David Baskin "Consumption of Failure" Opens at Fiendish Plots


Baskin views the market-driven economy and cultural milieu of the 17th-century Netherlands as a sort of parallel world and precursor of our own hyperbolic investment-based economy, formulating it as an “art-historical model” through which he examines the superficiality of mass consumption. He is particularly informed by the “vanitas” paintings of artists such as Adriaen van Utrecht, which fuse an exalted materiality with a sense of anxiety and doubt by juxtaposing a cadre of sumptuous luxury items with memento mori, such as skulls and angels. 
 
The work in Consumption of Failure embodies a similar duality of material lust and a sort of moral hesitance; as dimensional “vanitas” images, the work contains a network of objects and their attendant associations, raising a critique of contemporary consumerism and economic insatiability through this material dialogue. In Cat, the exotic fruits, animals, and flowers favored by Flemish school painters give way to objects of our own expanded, globalized economy. Baskin's own artistic practice complements the broader themes of his work, as he uses primarily store-bought items in the assemblages, emphasizing his own role as a consumer. 

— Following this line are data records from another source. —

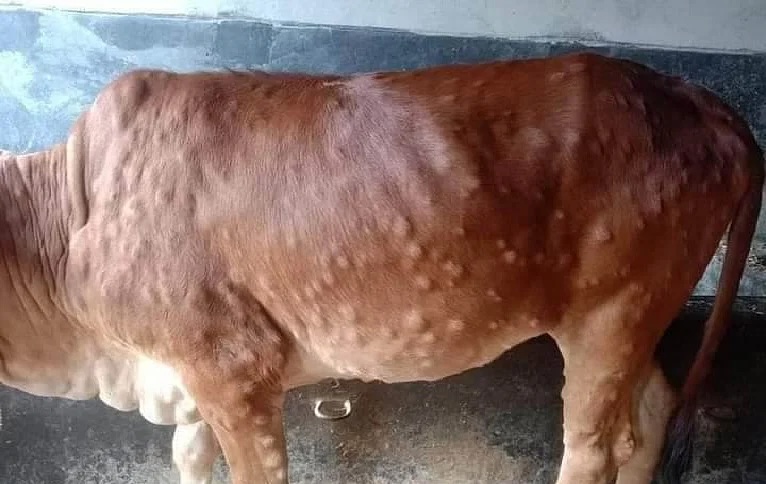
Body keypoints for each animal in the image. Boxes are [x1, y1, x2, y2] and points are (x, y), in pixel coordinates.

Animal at [0, 51, 762, 484]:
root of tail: (697, 100)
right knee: (650, 415)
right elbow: (190, 459)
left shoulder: (232, 367)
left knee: (594, 449)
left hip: (609, 312)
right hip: (637, 310)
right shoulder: (191, 386)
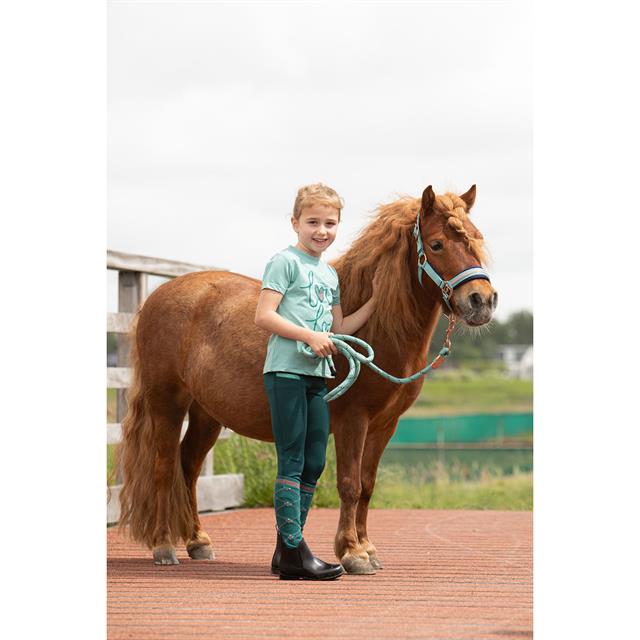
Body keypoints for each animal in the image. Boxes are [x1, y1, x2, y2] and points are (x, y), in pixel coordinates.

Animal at [116, 184, 497, 574]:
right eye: (436, 244)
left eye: (476, 239)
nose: (481, 301)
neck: (378, 329)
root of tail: (158, 297)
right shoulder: (352, 420)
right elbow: (349, 484)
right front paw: (352, 552)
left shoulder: (384, 425)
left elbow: (367, 484)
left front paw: (367, 548)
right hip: (166, 403)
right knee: (164, 468)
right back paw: (164, 546)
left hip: (207, 414)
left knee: (188, 466)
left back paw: (198, 542)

The bronze sculptures, inspired by “Tulip Mania,” the first recorded futures market bubble, provide a physical analog for the process of economic inflation and crash. Titled Euphoria, Doubt, Denial, Disillusion, and Realism, they depict the five stages economists equate to the rise and fall of an economic bubble (and incidentally the five stages of the grieving process). Cast in bronze from actual tulips, the languid arches of the sculptures form a sort of poetics of failure. Baskin delves further into his model with a series of prints of tulips embellished with gold leaf; questioning how value is defined, particularly in regard to the tulip, a rather ordinary item that came to command extreme prices, they reflect the irrational and almost metaphysical foundations of economic desire. 
 
David Baskin received a BFA from The Cooper Union in 1987. One-person exhibitions include Arts Brookfield, Grace Building Lobby, NYC, Freight+Volume, NY, NY; Sculpture Center, NY, NY; Ingalls & Assoc., Miami, FL; and Black and White Gallery, Brooklyn, NY. Selected group exhibitions include the Brooklyn Museum of Art, Brooklyn, NY; Marianne Boesky Gallery, NY, NY; Carolina Nitsch, NY, NY; Carraige Trade, NY, NY; Pavel Zoubok Gallery, NY, NY; Munson Williams Proctor Arts Institute, NY, NY; Triennial Design Museum, Milan, Italy; Musée d'arts Appliqués Contemporains, Lausanne, Switzerland; Galerie Erna Hecey; Brussels, Belgium; Leslie Heller Gallery, NY, NY; Rudolf Budja Gallery, Salzburg, Austria; and Flag Art Foundation, NY, NY. Honors and awards include McDowell Fellowship, NH; Pollock-Krasner Foundation, Yaddo Fellowship, NY; and a commission through Brookfield Properties for a lobby installation at the Grace Building, NY, NY. He has taught at The Cooper Union School of Art, New York Institute of Technology, and was a visiting critic at the School of Visual Arts, NY, NY; Pratt Institute, Brooklyn, NY; and the University of Buffalo, NY. David Baskin was one of the original founders of the Brooklyn-based non-profit art organization Smack Mellon. He lives and works in NYC.